UNA COLUMNA DE MIÉRCOLES

Una tortura china, pero las de ahora

Por Javier Arias
javierarias@eldigito.com

Hay quienes dicen que algunos se quedaron en los setenta. Otros pregonan que volvimos a los noventa. Pero yo me siento que estoy en los cuarenta, en 1440.
Como especie fuimos evolucionando en infinidad de aspectos, desde cómo nos transportamos (aunque aún sigo esperando el “beam me up” de Scooty) hasta cómo nos vestimos. Olemos mucho mejor definitivamente, pero aprendimos también cómo matarnos mucho más rápido. Atrás quedaron los tiempos de esperar años por una noticia, internet nos regala el mundo desde una pantalla instantánea, como las sopas, que mi abuela tenía que hervir las verduras por horas. Los años y los siglos pasan, y nosotros, además de ponernos más viejos, fuimos evolucionando hasta lo que somos hoy, mal que nos pese, nos guste o no, o nos afeitemos todos los días, paguemos por la depilación definitiva o nos abandonemos a la mata invasiva de pelamen.
Y como todo evoluciona, lo que también ha ido mutando a lo largo del tiempo son las torturas. Pero, note estimado lector, que hablo de mutación, no de abolicionismo. No es que como género hayamos logrado desterrar, al menos en gran parte de nuestro orbe, esa práctica aberrante, sino que lo que hemos logrado es aggionarla, pero como sabemos, la mona, aunque se vista de seda, mona queda.
Y por eso le decía que me siento en 1440, porque si bien ahora puedo caminar tranquilo por la calle sin esperar que me arrojen un balde de desperdicios desde una ventana al grito de “agua va”, de lo que no puedo zafar, por lo visto, es de las torturas. En este caso digitales.
Les cuento…
Parece ser que en Trelew hay una señora que le debe mucha plata (debe ser mucha, porque si no no entiendo la insistencia) a un banco. Bueno, eso no es noticia. Hay mucha gente que le debe plata a los bancos, como hay un montón de bancos que le caminaron millones a otros tantos. Pero, el caso es que esta señora, llamémosla Silvana Micachín (“Los nombres han sido cambiados por petición de los sobrevivientes”) alguna vez pidió un crédito, dejó un número de teléfono celular y se fue. Hasta ahí, todo viento, todo joya, nunca taxi.

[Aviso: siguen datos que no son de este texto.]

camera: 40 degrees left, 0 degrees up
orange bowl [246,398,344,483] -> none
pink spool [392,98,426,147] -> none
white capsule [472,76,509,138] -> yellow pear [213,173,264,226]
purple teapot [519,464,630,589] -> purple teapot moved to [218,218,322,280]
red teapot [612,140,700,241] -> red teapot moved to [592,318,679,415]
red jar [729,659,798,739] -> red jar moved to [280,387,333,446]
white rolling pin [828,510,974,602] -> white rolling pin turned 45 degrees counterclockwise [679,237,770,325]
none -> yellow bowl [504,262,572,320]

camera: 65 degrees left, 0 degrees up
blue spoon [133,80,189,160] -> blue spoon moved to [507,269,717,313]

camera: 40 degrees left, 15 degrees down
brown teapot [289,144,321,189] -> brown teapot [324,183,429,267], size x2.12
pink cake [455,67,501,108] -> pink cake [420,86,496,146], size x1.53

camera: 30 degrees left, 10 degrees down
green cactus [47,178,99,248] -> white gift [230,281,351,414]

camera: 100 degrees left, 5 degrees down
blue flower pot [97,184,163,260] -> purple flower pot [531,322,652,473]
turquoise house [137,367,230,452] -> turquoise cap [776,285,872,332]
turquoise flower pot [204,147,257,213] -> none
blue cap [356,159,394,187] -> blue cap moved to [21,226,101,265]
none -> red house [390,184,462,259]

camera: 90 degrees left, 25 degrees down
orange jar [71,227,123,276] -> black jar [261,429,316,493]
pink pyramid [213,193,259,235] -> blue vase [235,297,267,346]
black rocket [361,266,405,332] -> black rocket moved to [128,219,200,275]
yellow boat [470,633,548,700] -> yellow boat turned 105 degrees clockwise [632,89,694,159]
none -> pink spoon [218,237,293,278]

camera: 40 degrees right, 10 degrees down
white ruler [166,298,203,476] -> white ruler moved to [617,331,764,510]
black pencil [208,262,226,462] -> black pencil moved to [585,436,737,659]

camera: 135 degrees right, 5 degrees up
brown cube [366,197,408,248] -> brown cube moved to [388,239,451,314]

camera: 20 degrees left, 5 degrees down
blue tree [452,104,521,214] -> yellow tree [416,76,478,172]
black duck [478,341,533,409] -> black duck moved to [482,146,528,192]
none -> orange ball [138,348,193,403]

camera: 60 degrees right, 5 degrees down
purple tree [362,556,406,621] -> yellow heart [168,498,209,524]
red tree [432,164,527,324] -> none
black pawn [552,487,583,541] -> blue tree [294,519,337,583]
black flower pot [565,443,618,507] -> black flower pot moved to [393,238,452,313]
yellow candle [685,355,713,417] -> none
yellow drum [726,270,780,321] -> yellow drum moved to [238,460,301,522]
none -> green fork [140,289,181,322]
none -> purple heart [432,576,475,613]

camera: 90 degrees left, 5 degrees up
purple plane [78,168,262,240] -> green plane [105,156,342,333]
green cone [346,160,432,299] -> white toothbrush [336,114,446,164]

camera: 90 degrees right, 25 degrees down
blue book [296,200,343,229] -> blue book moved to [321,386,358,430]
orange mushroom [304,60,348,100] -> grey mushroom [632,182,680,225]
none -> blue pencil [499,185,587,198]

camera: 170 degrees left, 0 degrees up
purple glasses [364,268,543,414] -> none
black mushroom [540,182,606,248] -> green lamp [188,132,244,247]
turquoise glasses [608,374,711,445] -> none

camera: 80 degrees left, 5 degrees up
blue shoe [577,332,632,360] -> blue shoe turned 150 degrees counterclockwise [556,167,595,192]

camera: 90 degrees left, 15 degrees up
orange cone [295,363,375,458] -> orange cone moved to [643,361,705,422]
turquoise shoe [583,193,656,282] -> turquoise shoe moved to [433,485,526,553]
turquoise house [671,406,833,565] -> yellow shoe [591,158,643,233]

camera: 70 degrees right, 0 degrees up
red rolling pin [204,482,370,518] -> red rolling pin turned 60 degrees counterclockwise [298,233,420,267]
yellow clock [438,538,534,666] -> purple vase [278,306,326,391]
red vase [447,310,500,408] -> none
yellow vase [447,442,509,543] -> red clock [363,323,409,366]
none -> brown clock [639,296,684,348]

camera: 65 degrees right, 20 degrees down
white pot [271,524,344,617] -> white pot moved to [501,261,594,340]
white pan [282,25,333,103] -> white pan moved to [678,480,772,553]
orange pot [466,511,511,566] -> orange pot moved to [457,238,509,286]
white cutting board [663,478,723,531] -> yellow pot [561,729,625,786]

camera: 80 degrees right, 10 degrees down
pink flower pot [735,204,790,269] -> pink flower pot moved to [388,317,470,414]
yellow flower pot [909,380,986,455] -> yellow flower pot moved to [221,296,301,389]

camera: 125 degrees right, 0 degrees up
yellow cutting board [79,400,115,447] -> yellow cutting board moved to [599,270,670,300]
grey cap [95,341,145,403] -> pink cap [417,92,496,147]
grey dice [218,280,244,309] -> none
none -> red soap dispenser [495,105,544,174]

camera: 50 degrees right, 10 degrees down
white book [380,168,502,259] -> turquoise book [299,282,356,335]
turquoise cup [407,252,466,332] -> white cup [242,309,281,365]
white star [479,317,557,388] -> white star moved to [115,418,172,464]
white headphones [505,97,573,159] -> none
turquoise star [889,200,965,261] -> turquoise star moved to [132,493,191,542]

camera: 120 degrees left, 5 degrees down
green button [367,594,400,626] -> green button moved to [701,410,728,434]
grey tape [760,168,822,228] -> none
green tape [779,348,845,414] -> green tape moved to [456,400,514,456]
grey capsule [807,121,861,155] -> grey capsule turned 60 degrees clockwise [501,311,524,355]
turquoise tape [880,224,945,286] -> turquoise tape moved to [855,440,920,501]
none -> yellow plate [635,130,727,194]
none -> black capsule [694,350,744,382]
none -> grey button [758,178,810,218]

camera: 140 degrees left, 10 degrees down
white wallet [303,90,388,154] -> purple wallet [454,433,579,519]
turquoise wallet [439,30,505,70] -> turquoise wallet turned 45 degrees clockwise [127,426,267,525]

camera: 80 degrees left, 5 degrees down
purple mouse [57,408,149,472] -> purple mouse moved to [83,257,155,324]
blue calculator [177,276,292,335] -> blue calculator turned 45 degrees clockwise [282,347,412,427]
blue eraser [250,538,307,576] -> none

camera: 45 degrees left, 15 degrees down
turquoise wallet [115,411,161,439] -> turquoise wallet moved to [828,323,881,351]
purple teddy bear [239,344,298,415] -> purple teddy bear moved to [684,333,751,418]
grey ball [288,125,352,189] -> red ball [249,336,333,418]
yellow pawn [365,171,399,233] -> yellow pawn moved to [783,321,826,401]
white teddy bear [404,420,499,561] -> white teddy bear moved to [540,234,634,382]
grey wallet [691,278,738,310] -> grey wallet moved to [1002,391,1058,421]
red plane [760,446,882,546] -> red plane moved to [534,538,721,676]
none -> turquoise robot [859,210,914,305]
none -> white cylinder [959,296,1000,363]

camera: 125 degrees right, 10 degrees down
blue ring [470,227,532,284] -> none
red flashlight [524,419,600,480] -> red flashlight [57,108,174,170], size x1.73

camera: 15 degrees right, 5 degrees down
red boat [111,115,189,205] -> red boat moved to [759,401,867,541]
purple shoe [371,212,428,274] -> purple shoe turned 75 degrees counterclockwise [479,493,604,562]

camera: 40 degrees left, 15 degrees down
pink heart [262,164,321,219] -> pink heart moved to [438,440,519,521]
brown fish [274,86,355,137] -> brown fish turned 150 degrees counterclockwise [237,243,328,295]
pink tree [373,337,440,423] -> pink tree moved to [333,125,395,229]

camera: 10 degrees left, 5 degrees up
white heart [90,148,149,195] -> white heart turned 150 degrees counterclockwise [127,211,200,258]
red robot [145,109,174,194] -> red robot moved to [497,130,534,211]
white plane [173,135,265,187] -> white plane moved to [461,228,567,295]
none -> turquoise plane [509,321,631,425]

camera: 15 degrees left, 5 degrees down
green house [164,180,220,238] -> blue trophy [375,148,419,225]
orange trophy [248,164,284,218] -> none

El caso que vaya uno a saber qué pasó en la vida de la pobre Silvana, aunque lo podemos intuir dados los hechos de público conocimiento, y un día dejó de pagarle a esta buena gente del banco. Y esta buena gente del banco, que quiere mucho a su plata, más si la presta a terceros, no se quedaron tranquilos y en vez de encargarse ellos mismos, como gente grande que son, de sus problemas, le vendieron esa deuda (sí, porque en este mundo globalizado que tenemos se venden hasta las deudas) a otra gente tan buena como ellos que se encargan, justamente, de hacer todo lo posible por cobrar deudas ajenas, como las vaquitas.
Pero volvamos a esa primera escena de nuestra historia, cuando a Silvana le preguntó la señorita del banco su número de teléfono: “Todo bien Silvana, te vamos a dar este toco de plata y vos no vas a pagar, por mes, este otro toco de plata, ¿nos podrías dar un número de teléfono donde encontrarte si en una de esas nos pensás caminar con los pagos?”, “claro, cómo no” debe haber dicho Silvana, y ahí le dicto mí número de celular. Me imagino que habrá sido algo totalmente aleatorio, habrá recitado un “0280154” y agregado al azar otras seis cifras como quien juega a la quiniela. Pero el que sacó el pleno de la noche fui yo. ¿Y usted, atento lector, pensará que la señorita del banco, tan solícita ella, chequeó ese número antes de darle el toco de plata a Silvana? Nones, nunca, Silvana se fue y nadie supo más de ella.
Ahora bien, varios días después de ese hecho tan fortuito, acá estoy yo, recibiendo todos los santos días, y a veces uno a la mañana y otro a la noche, mensajitos de los persistentes señores de Paktar, una digna empresa de cobranzas, al mejor estilo neoyorkino del siglo pasado, recordándome la deuda y que me comunique urgentemente con ellos.
Todos los días, hace casi un mes.
Uno pensaría, bueno, bloquee el número señor y no lo joroban más. Sí, bueno, pareciera que los muchachos de Paktar tienen un listín propio de teléfonos, porque ya debo haber bloqueado como treinta distintos y sigue. Todos los días sigue.
Una tortura, no medieval, pero sí digital.
Así que, gente linda de Paktar, les pido públicamente que dejen de escorchar los que te dije, que este jueguito ya no es para nada divertido. Por lo menos yo ya no me río.